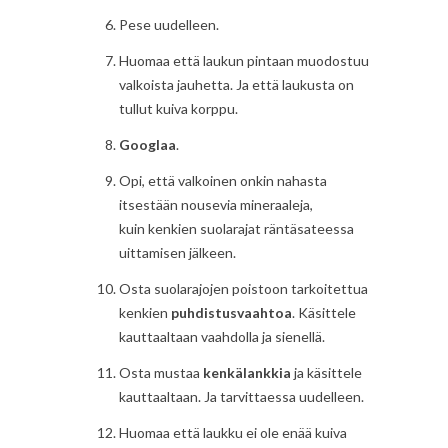
Pese uudelleen.
Huomaa että laukun pintaan muodostuu
valkoista jauhetta. Ja että laukusta on
tullut kuiva korppu.
Googlaa
.
Opi, että valkoinen onkin nahasta
itsestään nousevia mineraaleja,
kuin kenkien suolarajat räntäsateessa
uittamisen jälkeen.
Osta suolarajojen poistoon tarkoitettua
kenkien
puhdistusvaahtoa
. Käsittele
kauttaaltaan vaahdolla ja sienellä.
Osta mustaa
kenkälankkia
ja käsittele
kauttaaltaan. Ja tarvittaessa uudelleen.
Huomaa että laukku ei ole enää kuiva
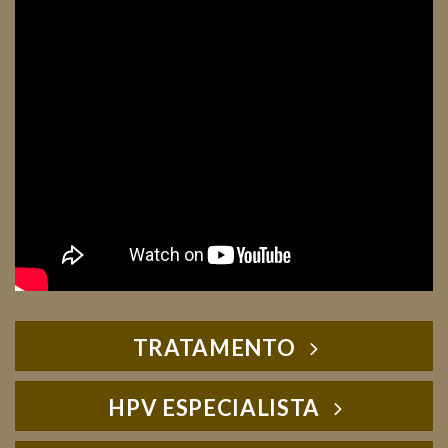
TRATAMENTO
HPV ESPECIALISTA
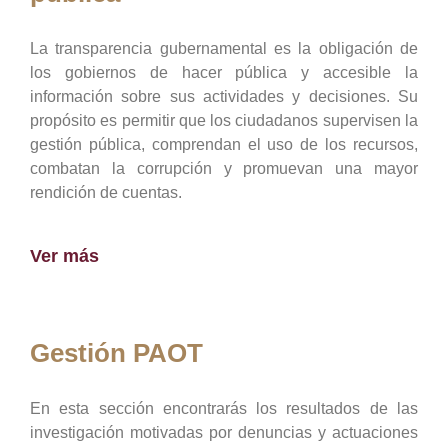
La transparencia gubernamental es la obligación de
los gobiernos de hacer pública y accesible la
información sobre sus actividades y decisiones. Su
propósito es permitir que los ciudadanos supervisen la
gestión pública, comprendan el uso de los recursos,
combatan la corrupción y promuevan una mayor
rendición de cuentas.
Ver más
Gestión PAOT
En esta sección encontrarás los resultados de las
investigación motivadas por denuncias y actuaciones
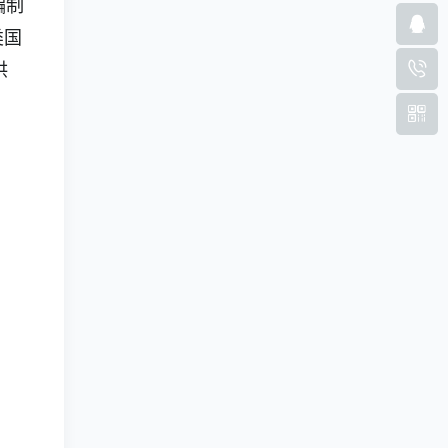
编制
类国
供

## Exercise description
Transcribe verbatim, line by line, the text accompanying each of the records above, from the first record through the last. Omit the pictures themselves from the transcription.

## Answer section
Pese uudelleen.
Huomaa että laukun pintaan muodostuu
valkoista jauhetta. Ja että laukusta on
tullut kuiva korppu.
Googlaa
.
Opi, että valkoinen onkin nahasta
itsestään nousevia mineraaleja,
kuin kenkien suolarajat räntäsateessa
uittamisen jälkeen.
Osta suolarajojen poistoon tarkoitettua
kenkien
puhdistusvaahtoa
. Käsittele
kauttaaltaan vaahdolla ja sienellä.
Osta mustaa
kenkälankkia
ja käsittele
kauttaaltaan. Ja tarvittaessa uudelleen.
Huomaa että laukku ei ole enää kuiva
TRATAMENTO
HPV ESPECIALISTA
La transparencia gubernamental es la obligación de
los gobiernos de hacer pública y accesible la
información sobre sus actividades y decisiones. Su
propósito es permitir que los ciudadanos supervisen la
gestión pública, comprendan el uso de los recursos,
combatan la corrupción y promuevan una mayor
rendición de cuentas.
Ver más
Gestión PAOT
En esta sección encontrarás los resultados de las
investigación motivadas por denuncias y actuaciones
编制
类国
供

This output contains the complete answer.